Moving back home in your 20s isn’t as taboo as it once was.
In fact, about 40% of American millennials are shacking up with relatives these days; it can be a great opportunity to sock away savings for a costly down payment on a home or make a dent in those massive student loans.
So when your adult child decides to take over your basement or guest room post grad, don’t freak out, Beth Kobliner, a personal finance writer and mum of three, told Business Insider in a recent Facebook Live interview.
Instead, make sure you’re clear about how it’s going to work.
Here’s what Kobliner suggests you say: “This is an opportunity and we are so happy to have you back home … but we’re going to have to really make sure you’re saving that money.
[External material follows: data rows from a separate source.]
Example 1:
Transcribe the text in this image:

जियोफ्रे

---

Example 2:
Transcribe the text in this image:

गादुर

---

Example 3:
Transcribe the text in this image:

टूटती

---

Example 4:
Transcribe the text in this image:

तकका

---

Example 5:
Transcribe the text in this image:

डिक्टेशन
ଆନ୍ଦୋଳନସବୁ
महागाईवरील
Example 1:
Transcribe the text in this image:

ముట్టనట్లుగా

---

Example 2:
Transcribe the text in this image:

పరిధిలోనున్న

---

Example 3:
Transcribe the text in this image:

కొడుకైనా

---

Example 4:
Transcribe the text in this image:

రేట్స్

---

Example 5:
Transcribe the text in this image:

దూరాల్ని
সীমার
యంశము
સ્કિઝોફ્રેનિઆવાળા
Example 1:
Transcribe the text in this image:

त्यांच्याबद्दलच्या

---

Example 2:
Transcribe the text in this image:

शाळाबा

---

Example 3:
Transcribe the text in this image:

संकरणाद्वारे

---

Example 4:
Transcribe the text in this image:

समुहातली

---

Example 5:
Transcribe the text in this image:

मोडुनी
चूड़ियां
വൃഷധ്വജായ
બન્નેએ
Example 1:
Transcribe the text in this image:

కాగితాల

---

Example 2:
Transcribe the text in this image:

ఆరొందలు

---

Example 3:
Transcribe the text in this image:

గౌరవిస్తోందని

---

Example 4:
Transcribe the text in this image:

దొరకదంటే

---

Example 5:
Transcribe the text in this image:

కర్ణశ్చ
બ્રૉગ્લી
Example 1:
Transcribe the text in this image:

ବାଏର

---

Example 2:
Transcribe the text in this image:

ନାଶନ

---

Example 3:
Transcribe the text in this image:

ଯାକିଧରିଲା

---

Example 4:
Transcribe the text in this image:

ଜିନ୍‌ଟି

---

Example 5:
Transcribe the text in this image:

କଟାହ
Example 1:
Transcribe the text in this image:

And the advantage of living at home is you’re not paying rent and you’re maybe not paying for food. So use it as a chance not to live beyond your means, but to live at home and save up that money so you can move out.”
The next step is encouraging them to set specific and viable goals for saving — like how much they will want to have saved to move out in one year — so they don’t get caught up in the comforts of home.
“I think the talking part is really important because I know so many parents … where kids are coming home and they’re like, ‘My kid is lying on the couch watching “Law and Order” reruns and I want him to get out and get a job.’ So I think talking about expectations is really important,” said Kobliner, whose new book, “Make Your Kid a Money Genius (Even If You’re Not): A Parents’ Guide for Kids 3 to 23,” offers tips for helping your kid get financially established in young adulthood.
One strategy to help them save while they’re under your roof, explained by U.S. News, is to charge rent, even if it’s just $US150 a month (a fraction of what they’d be shelling out for an apartment of their own). Collect that money and build up a nest egg in their name that they can get their hands on once they move out.